Desde piso de remates

Encuesta KPMG: crece preocupación por inseguridad
Maricarmen Cortés

Esta semana se dará a conocer la encuesta Perspectivas de Alta Dirección en México 2012, que desde hace 7 años realiza KPMG y que se ha convertido en uno de los principales parámetros sobre la percepción de los ejecutivos de las principales empresas del país en torno no sólo a la situación económica del país y el impacto de la crisis de 2008-2009, sino a temas tan amplios como el sistema financiero, los factores que influyen en la competividad, las políticas que siguen para mantener o mejorar su rentabilidad, el impacto de las elecciones presidenciales y desde luego el problema de la inseguridad.
Perspectivas de Alta Dirección es coordinado por Roberto Cabrera, socio de Industrias y Mercado de KPMG en México, y para la edición 2012 se entrevistaron a 400 ejecutivos del nivel mínimo de subdirector de 17 distintas ramas económicas en su mayoría manufactura, servicios, servicios financieros, alimentos y bebidas y automotriz.
Entre los datos más relevantes de la encuesta 2012 destaca el creciente problema de la inseguridad. Entre los factores negativos de mayor impacto en las empresas, el que se duplicó de 2011 a este año, fue el de la inseguridad que pasó de 18% a 39%.
Sin embargo, la inseguridad se mantiene en tercer lugar entre los efectos de mayor impacto por la crisis financiera de 2008-2009. El primero es la baja de ingresos con 52% seguida por el aumento en costos con el 49% pero ninguno muestra un crecimiento tan marcado como el de la inseguridad.
En el rubro de inseguridad, y es un dato que debería analizar la Coparmex, sólo el 15% señaló que la inseguridad ha afectado el cierre de operaciones u oficinas aunque sí hay aumento en relación a 2011 que fue 13%. El rubro que más subió fue de robos que pasó de 43% a 54% entre los efectos de la inseguridad, seguido de la extorsión que aumentó de 20% a 24% y el secuestro que aumenta de 6% a 10%.
Cabrera destaca resultados positivos de la encuesta de 2012. En primer lugar a pesar de la inseguridad, 53% de los entrevistados señaló que la inseguridad no ha afectado sus decisiones de inversión; 38% que se han reducido pero no suspendido y sólo el 7% respondió que sí se han suspendido sus inversiones, y el 2% que se han canalizado a otros países.
La mayoría de los entrevistados, el 60%, descarta que vaya a registrarse una nueva recesión en México.
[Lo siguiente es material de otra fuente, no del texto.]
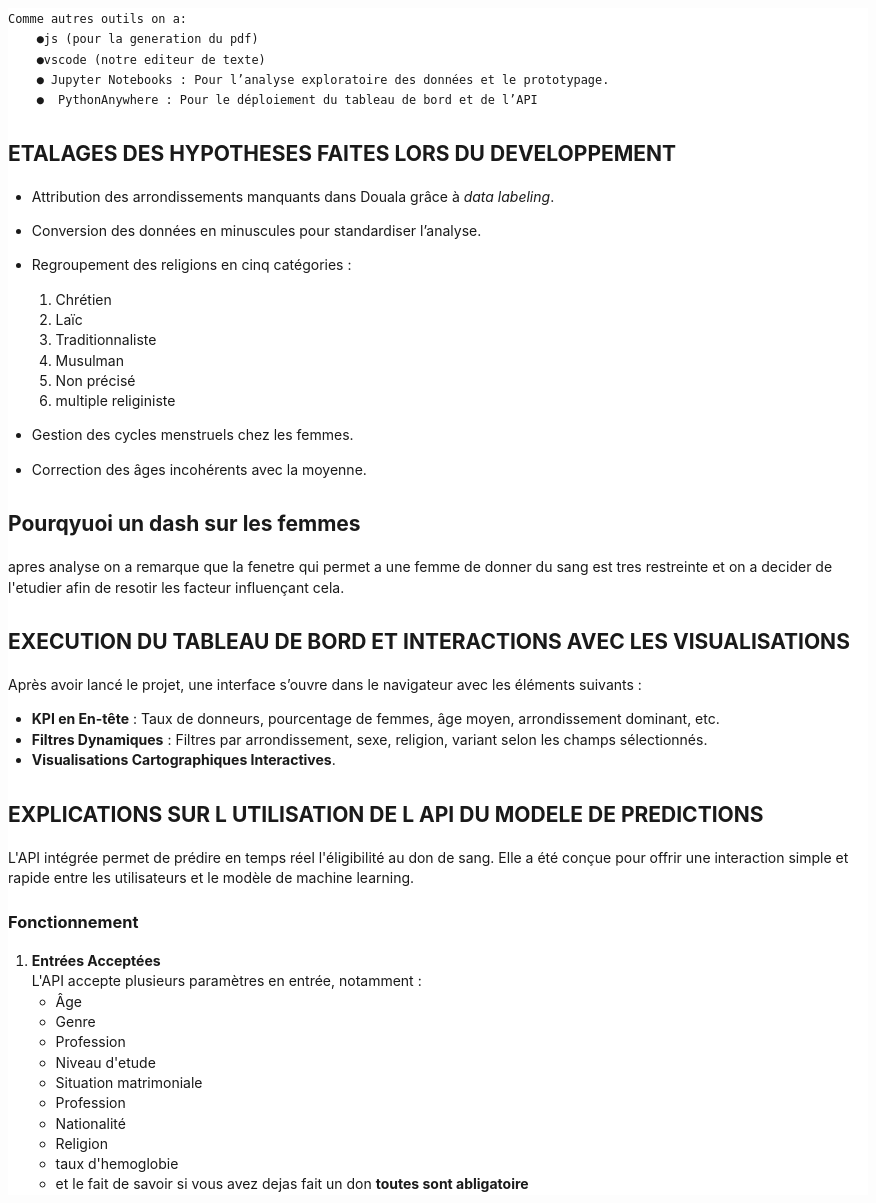 	Comme autres outils on a:
		●js (pour la generation du pdf)
		●vscode (notre editeur de texte)
		●​ Jupyter Notebooks : Pour l’analyse exploratoire des données et le prototypage.
		●​  PythonAnywhere : Pour le déploiement du tableau de bord et de l’API 

## ETALAGES DES HYPOTHESES FAITES LORS DU DEVELOPPEMENT	

- Attribution des arrondissements manquants dans Douala grâce à *data labeling*.  
- Conversion des données en minuscules pour standardiser l’analyse.  
- Regroupement des religions en cinq catégories :  
   1. Chrétien  
   2. Laïc  
   3. Traditionnaliste  
   4. Musulman  
   5. Non précisé  
   6. multiple religiniste
   
- Gestion des cycles menstruels chez les femmes.  
- Correction des âges incohérents avec la moyenne.  

## Pourqyuoi un dash sur les femmes
apres analyse on a remarque que la fenetre qui permet a une femme de donner du sang est tres restreinte et on a decider de l'etudier afin de resotir 
les facteur influençant cela.  

	
## EXECUTION DU TABLEAU DE BORD ET INTERACTIONS AVEC LES VISUALISATIONS

 Après avoir lancé le projet, une interface s’ouvre dans le navigateur avec les éléments suivants :  
- **KPI en En-tête** : Taux de donneurs, pourcentage de femmes, âge moyen, arrondissement dominant, etc.  
- **Filtres Dynamiques** : Filtres par arrondissement, sexe, religion, variant selon les champs sélectionnés.  
- **Visualisations Cartographiques Interactives**.  

## EXPLICATIONS SUR L UTILISATION DE L API DU MODELE DE PREDICTIONS

L'API intégrée permet de prédire en temps réel l'éligibilité au don de sang. Elle a été conçue pour offrir une interaction simple et rapide entre les utilisateurs et le modèle de machine learning.  

### Fonctionnement  

1. **Entrées Acceptées**  
   L'API accepte plusieurs paramètres en entrée, notamment :  
   - Âge  
   - Genre  
   - Profession
   - Niveau d'etude
   - Situation matrimoniale
   - Profession
   - Nationalité
   - Religion
   - taux d'hemoglobie
   - et le fait de savoir si vous avez dejas fait un don
		**toutes sont abligatoire** 
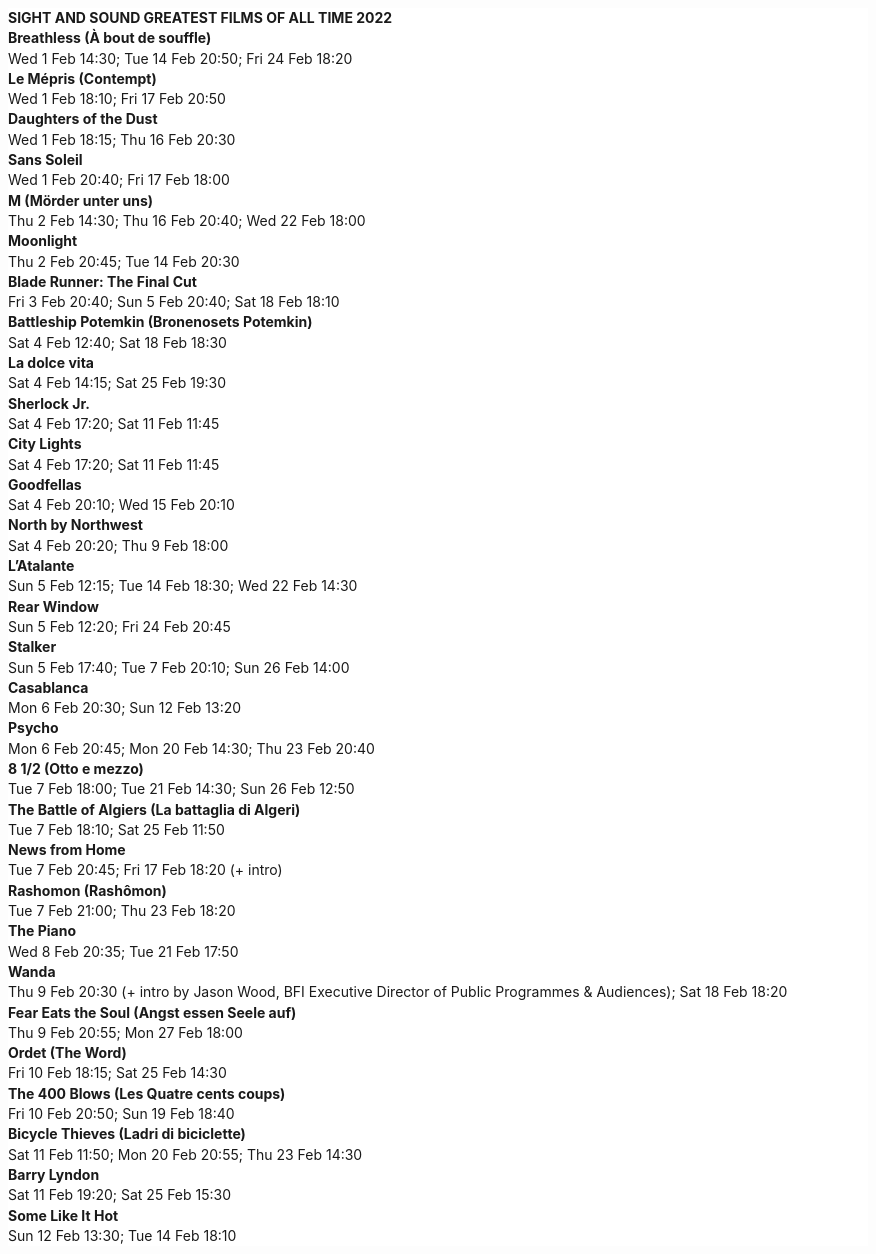

**SIGHT AND SOUND GREATEST FILMS OF ALL TIME 2022**<br>
**Breathless (À bout de souffle)**<br>
Wed 1 Feb 14:30; Tue 14 Feb 20:50; Fri 24 Feb 18:20<br>
**Le Mépris (Contempt)**<br>
Wed 1 Feb 18:10; Fri 17 Feb 20:50<br>
**Daughters of the Dust**<br>
Wed 1 Feb 18:15; Thu 16 Feb 20:30<br>
**Sans Soleil**<br>
Wed 1 Feb 20:40; Fri 17 Feb 18:00<br>
**M (Mörder unter uns)**<br>
Thu 2 Feb 14:30; Thu 16 Feb 20:40; Wed 22 Feb 18:00<br>
**Moonlight**<br>
Thu 2 Feb 20:45; Tue 14 Feb 20:30<br>
**Blade Runner: The Final Cut**<br>
Fri 3 Feb 20:40; Sun 5 Feb 20:40; Sat 18 Feb 18:10<br>
**Battleship Potemkin (Bronenosets Potemkin)**<br>
Sat 4 Feb 12:40; Sat 18 Feb 18:30<br>
**La dolce vita**<br>
Sat 4 Feb 14:15; Sat 25 Feb 19:30<br>
**Sherlock Jr.**<br>
Sat 4 Feb 17:20; Sat 11 Feb 11:45<br>
**City Lights**<br>
Sat 4 Feb 17:20; Sat 11 Feb 11:45<br>
**Goodfellas**<br>
Sat 4 Feb 20:10; Wed 15 Feb 20:10<br>
**North by Northwest**<br>
Sat 4 Feb 20:20; Thu 9 Feb 18:00<br>
**L’Atalante**<br>
Sun 5 Feb 12:15; Tue 14 Feb 18:30; Wed 22 Feb 14:30<br>
**Rear Window**<br>
Sun 5 Feb 12:20; Fri 24 Feb 20:45<br>
**Stalker**<br>
Sun 5 Feb 17:40; Tue 7 Feb 20:10; Sun 26 Feb 14:00<br>
**Casablanca**<br>
Mon 6 Feb 20:30; Sun 12 Feb 13:20<br>
**Psycho**<br>
Mon 6 Feb 20:45; Mon 20 Feb 14:30; Thu 23 Feb 20:40<br>
**8 1/2  (Otto e mezzo)**<br>
Tue 7 Feb 18:00; Tue 21 Feb 14:30; Sun 26 Feb 12:50<br>
**The Battle of Algiers (La battaglia di Algeri)**<br>
Tue 7 Feb 18:10; Sat 25 Feb 11:50<br>
**News from Home**<br>
Tue 7 Feb 20:45; Fri 17 Feb 18:20 (+ intro)<br>
**Rashomon (Rashômon)**<br>
Tue 7 Feb 21:00; Thu 23 Feb 18:20<br>
**The Piano**<br>
Wed 8 Feb 20:35; Tue 21 Feb 17:50<br>
**Wanda**<br>
Thu 9 Feb 20:30 (+ intro by Jason Wood, BFI Executive Director of Public Programmes & Audiences); Sat 18 Feb 18:20<br>
**Fear Eats the Soul (Angst essen Seele auf)**<br>
Thu 9 Feb 20:55; Mon 27 Feb 18:00<br>
**Ordet (The Word)**<br>
Fri 10 Feb 18:15; Sat 25 Feb 14:30<br>
**The 400 Blows (Les Quatre cents coups)**<br>
Fri 10 Feb 20:50; Sun 19 Feb 18:40<br>
**Bicycle Thieves (Ladri di biciclette)**<br>
Sat 11 Feb 11:50; Mon 20 Feb 20:55; Thu 23 Feb 14:30<br>
**Barry Lyndon**<br>
Sat 11 Feb 19:20; Sat 25 Feb 15:30<br>
**Some Like It Hot**<br>
Sun 12 Feb 13:30; Tue 14 Feb 18:10<br>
Y la gran mayoría, 89%, espera un crecimiento en sus empresas. De este total, 18% confía en un crecimiento mayor a un dígito, y 71% menor a 1 dígito mientras que sólo 1% espera un decrecimiento en su negocio.
DESTACA CONAR LOGROS DE PABI
José Luis Barros, presidente del Consejo de Autorregulación y ética publicitaria (Conar) que agrupa a las principales empresas fabricantes de productos de consumo, dio a conocer los resultados del código PABI, que como se recordará regula la publicidad de alimentos y bebidas dirigidas al público infantil.
Los resultados hablan por sí mismos: mientras que en diciembre de 2008, 92% de las empresas tanto las que firmaron como las que no firmaron el PABI no cumplían con sus lineamientos al cierre de 2011, 91% sí cumplió y se incrementó en 3% en relación a 2010 por lo que las empresas han mejorado su publicidad dirigida a niños.
Hay que recordar que la meta del PABI es evitar que la publicidad induzca a los niños a una mayor obesidad y desde luego tanto para ConMéxico y como para Conar no hay productos buenos o malos, y el problema radica en su consumo desmedido y la falta de ejercicio, de ahí que la publicidad del sector se enfoque a exhortar a los niños a realizar actividad física y a un consumo mesurado de alimentos.
En total se analizaron en Conar 569 versiones de anuncios y se emitieron 40 notificaciones en 2011 mientras que en 2010 de las 487 versiones analizadas hubo una notificación mayor de 126.
Lo que preocupa es que a 3 años de su entrada en vigor todavía hay empresas que se niegan a firmar el PABI: Qualamex, Yum Brands, Yakult, Lucchetti, Mead Johnson, Heinz, Pascual Boing y Mars.
Conar realiza monitoreos de todas las empresas. En 2010, de las 126 notificaciones, 46 correspondieron a no firmantes del PABI y en 2011 de las 40 notificaciones, 12 fueron a empresas no firmantes que tienen triple tache porque ni siquiera dieron una respuesta a Conar.
Insisto en que pese a los avances del PABI, la Secretaría de Salud debería hacerlo obligatorio para todas las empresas.